Its like pulling a rabbit out of a hat these days if you want to predict what is coming in the next Google update and an impossible task of knowing when that will be. The same goes for the hidden world of Google Pagerank updates. There are rumours however that pagerank is due to be updated before the end of August or September, with the last one having been back in February.
As a ruff estimate, the PR of pages changes around every 3 months. Its often the home page of sites that see the least change but checking internal pages can often show a bit more fluctuation. With the recent Google Penguin 2.0 updates and continuous algorithm changes it will be interesting to see what impact this has on sites that have received an algorithmic penalty who I would expect to be lose most or all of their page rank.
To be honest I see very little influence in page rank and the correlation with a sites position particularly in low competition niches. I regularly see sites with page rank as little as 2 at the top of search results above sites with 4 or 5 and this is down to so many other algorithm factors and the amount of SEO being carried out. However sites with ‘0’ page rank will find organic ranking a little tougher for a while.
Google actually says “Webpages with a higher PageRank are more likely to appear at the top of Google search results.”

Aim of the task:
Please transcribe the PageRank article above word for word, everything from "As a ruff estimate, the" down to "their page rank.".

Excerpted records:
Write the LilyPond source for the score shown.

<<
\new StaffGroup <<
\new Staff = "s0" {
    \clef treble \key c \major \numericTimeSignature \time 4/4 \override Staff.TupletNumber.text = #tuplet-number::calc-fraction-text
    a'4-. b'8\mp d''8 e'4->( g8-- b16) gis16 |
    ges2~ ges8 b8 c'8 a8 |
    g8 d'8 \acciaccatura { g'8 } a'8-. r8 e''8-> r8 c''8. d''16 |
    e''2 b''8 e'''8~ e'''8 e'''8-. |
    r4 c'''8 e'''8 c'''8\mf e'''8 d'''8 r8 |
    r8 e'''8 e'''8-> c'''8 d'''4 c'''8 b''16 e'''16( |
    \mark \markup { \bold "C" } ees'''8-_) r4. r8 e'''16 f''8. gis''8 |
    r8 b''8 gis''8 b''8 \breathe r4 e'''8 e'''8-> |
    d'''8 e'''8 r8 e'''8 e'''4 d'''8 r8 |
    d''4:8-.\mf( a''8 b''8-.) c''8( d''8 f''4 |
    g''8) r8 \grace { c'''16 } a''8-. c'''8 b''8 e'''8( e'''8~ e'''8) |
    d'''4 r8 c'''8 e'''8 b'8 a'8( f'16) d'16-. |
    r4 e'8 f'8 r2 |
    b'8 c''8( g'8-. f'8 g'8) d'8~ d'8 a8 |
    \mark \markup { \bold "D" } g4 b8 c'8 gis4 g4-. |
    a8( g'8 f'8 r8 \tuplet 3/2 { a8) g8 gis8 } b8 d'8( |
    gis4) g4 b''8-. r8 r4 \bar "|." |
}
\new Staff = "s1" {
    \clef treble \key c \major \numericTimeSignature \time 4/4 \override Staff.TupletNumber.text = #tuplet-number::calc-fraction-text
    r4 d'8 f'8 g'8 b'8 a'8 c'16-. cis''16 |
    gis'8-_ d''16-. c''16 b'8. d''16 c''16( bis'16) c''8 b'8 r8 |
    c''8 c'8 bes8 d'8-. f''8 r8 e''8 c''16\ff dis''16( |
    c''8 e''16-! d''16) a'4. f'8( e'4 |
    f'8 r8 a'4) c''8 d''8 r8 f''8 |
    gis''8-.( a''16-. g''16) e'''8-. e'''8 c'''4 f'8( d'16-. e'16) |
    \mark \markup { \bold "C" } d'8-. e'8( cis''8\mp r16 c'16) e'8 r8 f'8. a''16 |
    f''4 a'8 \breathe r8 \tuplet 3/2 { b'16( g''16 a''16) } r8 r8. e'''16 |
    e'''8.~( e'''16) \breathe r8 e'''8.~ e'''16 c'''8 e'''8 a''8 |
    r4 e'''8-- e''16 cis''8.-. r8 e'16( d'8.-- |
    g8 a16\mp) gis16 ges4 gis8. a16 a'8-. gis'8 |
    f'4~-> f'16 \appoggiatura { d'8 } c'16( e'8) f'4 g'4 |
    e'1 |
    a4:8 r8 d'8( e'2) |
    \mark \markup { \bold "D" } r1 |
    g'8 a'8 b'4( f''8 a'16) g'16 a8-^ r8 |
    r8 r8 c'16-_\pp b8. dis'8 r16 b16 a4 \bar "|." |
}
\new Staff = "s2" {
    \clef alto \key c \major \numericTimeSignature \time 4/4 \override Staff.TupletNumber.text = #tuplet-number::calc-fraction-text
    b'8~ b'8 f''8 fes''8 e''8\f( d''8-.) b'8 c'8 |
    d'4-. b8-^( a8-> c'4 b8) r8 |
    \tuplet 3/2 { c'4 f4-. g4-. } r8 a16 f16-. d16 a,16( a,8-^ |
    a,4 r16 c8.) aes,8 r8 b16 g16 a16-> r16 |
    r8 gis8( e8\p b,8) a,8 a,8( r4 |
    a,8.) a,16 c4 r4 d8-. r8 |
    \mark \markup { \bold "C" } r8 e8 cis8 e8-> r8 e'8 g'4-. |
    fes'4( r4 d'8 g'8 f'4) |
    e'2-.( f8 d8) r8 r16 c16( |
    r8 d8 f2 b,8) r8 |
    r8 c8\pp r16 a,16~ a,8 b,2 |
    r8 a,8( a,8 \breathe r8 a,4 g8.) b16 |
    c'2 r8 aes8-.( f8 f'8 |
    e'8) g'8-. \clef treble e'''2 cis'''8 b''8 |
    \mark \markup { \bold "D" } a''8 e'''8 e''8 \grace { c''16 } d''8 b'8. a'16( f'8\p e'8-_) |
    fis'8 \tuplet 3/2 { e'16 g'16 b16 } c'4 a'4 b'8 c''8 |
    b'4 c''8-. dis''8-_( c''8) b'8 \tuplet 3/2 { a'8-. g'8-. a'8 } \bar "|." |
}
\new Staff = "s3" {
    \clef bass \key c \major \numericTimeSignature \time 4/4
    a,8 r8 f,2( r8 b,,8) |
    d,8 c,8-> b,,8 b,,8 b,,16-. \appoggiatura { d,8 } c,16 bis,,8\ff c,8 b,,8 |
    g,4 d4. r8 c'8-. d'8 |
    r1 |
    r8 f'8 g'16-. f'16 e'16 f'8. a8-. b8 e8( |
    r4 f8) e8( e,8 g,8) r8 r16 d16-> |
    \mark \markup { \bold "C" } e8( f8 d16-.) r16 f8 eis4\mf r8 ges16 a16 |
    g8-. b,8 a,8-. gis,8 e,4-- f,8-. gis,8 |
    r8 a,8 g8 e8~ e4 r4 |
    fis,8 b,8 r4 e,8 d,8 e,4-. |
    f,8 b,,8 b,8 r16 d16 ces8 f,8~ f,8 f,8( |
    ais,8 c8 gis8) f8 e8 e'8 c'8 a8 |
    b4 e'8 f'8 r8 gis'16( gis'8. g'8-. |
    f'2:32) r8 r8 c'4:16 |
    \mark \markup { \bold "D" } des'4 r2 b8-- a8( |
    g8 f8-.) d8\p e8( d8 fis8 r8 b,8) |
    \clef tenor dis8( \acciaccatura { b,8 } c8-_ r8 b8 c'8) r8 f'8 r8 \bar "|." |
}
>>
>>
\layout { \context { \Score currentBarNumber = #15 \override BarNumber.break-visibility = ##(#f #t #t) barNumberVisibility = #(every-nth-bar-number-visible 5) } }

Answer box:
As a ruff estimate, the PR of pages changes around every 3 months. Its often the home page of sites that see the least change but checking internal pages can often show a bit more fluctuation. With the recent Google Penguin 2.0 updates and continuous algorithm changes it will be interesting to see what impact this has on sites that have received an algorithmic penalty who I would expect to be lose most or all of their page rank.